Task description | Copy the records from their beginning through the line containing "picture [1006, 176, 2000, 976]", swapping "label" for "category" and leaving everything else unchanged.

○ ○ ○ ○ ○

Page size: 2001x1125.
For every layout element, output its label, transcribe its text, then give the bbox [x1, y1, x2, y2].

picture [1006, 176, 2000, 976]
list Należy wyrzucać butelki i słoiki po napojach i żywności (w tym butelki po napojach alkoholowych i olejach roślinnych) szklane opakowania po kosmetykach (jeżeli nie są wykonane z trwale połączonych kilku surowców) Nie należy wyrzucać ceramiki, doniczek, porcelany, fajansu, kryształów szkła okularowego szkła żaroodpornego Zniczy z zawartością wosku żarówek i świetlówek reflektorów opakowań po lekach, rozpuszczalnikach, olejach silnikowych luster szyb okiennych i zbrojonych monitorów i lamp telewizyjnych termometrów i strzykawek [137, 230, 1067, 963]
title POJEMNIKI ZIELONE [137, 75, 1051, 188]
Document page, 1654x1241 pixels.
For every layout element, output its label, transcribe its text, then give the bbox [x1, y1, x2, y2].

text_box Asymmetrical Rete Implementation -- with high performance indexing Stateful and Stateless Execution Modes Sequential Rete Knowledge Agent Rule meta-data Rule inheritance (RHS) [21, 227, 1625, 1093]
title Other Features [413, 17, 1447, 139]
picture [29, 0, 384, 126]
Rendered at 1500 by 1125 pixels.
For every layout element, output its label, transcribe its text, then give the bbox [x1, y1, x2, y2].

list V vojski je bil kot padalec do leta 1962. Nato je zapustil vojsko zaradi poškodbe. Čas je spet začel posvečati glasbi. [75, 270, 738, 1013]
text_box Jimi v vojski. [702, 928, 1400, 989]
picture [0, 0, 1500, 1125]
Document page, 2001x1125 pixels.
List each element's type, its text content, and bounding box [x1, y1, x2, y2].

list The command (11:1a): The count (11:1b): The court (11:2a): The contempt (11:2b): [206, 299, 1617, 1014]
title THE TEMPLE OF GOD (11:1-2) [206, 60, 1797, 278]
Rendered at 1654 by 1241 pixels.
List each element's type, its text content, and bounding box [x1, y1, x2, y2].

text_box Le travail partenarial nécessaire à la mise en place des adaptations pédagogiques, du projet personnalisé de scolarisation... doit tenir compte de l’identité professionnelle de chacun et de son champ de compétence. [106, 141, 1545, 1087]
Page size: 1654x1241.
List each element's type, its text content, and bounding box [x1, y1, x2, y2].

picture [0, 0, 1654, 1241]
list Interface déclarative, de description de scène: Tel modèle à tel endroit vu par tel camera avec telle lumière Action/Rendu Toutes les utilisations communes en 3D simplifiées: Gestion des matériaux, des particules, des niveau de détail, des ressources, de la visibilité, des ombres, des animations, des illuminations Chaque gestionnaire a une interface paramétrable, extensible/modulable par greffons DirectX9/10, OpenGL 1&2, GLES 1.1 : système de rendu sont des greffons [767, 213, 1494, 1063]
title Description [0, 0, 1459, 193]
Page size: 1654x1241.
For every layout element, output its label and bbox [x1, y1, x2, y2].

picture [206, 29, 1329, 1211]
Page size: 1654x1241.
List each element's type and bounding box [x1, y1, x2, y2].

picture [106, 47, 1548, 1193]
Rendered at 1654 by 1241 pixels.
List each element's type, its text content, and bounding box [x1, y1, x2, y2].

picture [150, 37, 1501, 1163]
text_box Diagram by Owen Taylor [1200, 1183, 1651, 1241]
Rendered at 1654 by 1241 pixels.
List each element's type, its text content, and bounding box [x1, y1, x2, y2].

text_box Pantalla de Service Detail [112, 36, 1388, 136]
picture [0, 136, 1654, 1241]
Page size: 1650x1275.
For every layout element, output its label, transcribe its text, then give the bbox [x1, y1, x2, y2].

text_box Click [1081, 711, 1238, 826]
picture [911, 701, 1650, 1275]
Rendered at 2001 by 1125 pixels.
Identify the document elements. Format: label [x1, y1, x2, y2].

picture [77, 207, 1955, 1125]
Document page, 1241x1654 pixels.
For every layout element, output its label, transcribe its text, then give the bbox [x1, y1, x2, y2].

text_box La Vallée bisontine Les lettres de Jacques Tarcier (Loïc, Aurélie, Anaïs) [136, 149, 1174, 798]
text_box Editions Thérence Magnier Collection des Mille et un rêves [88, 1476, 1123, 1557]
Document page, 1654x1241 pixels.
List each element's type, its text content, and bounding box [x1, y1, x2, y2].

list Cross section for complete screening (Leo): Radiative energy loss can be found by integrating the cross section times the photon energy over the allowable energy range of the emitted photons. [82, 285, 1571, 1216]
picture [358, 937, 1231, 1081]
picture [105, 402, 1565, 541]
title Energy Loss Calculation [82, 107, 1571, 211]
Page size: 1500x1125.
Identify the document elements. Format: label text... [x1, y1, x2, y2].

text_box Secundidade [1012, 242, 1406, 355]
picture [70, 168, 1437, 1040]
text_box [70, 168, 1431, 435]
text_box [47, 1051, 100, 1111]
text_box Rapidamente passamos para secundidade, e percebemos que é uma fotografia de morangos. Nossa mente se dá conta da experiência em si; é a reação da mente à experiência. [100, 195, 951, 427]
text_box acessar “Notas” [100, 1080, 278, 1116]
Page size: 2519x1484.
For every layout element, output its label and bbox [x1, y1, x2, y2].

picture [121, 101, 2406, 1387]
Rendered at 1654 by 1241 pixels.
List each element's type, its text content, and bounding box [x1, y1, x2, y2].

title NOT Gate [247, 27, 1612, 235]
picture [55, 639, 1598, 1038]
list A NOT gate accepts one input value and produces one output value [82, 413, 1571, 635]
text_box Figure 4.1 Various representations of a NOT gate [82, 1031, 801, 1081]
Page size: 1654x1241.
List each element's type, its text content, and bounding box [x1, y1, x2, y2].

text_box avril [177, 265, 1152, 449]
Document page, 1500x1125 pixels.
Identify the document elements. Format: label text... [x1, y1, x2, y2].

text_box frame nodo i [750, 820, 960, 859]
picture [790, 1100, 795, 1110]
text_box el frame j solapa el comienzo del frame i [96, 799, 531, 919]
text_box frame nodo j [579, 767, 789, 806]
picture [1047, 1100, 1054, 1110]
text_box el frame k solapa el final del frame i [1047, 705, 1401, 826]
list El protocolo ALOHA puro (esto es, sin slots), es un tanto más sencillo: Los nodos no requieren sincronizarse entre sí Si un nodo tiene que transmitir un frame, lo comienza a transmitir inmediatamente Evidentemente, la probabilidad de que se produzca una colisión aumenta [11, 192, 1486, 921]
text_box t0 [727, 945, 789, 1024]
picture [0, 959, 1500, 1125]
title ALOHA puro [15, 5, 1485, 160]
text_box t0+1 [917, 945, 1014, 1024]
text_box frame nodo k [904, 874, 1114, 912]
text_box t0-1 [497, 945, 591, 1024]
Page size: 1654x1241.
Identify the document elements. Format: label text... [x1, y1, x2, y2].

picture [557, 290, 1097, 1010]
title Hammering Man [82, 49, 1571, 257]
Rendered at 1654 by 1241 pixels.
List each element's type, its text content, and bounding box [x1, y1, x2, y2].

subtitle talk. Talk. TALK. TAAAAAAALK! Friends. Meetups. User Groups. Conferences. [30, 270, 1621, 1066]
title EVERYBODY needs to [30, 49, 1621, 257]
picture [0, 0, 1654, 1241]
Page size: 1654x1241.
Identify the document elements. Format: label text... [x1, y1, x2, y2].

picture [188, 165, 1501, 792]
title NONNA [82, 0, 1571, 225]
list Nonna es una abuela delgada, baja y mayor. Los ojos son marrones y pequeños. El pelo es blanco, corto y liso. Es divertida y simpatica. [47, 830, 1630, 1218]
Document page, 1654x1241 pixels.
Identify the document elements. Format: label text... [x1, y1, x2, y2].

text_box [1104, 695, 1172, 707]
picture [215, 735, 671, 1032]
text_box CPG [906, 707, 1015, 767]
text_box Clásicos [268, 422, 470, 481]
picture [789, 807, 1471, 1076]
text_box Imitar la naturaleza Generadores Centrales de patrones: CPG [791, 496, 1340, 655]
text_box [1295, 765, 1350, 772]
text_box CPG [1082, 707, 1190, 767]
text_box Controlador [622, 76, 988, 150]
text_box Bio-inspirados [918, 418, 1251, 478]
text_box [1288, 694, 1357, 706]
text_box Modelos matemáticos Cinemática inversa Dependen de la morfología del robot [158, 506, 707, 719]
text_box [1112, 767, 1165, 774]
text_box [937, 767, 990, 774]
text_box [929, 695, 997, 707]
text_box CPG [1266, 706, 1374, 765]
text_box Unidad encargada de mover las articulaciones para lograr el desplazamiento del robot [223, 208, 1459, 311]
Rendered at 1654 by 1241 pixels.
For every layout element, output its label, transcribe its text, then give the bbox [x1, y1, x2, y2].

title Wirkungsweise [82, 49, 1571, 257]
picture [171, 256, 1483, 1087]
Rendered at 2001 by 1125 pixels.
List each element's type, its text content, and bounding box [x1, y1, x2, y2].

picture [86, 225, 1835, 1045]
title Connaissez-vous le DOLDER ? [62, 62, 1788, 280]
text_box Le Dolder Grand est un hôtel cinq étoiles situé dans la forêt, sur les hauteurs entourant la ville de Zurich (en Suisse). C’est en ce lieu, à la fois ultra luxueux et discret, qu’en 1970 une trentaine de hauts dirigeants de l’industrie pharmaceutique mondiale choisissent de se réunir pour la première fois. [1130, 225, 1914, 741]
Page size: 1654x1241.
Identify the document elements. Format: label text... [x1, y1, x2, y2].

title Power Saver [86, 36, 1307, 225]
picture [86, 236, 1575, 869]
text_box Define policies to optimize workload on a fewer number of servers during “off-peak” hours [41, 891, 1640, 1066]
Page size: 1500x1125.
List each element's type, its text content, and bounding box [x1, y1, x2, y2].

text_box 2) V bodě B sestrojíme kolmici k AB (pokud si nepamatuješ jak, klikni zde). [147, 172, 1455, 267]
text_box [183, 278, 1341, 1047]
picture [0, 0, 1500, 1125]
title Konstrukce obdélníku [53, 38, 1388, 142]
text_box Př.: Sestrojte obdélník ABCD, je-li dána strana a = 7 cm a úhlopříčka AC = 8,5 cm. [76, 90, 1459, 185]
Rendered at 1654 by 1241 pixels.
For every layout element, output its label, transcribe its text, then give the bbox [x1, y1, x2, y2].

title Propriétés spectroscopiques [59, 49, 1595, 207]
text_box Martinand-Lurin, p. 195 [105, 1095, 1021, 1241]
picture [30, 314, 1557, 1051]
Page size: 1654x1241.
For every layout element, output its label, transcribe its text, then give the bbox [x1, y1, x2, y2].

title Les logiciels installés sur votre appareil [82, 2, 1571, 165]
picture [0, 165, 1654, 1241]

○ ○ ○ ○ ○

Solution to this exercise |
Page size: 2001x1125.
For every layout element, output its category, transcribe its text, then give the bbox [x1, y1, x2, y2].

picture [1006, 176, 2000, 976]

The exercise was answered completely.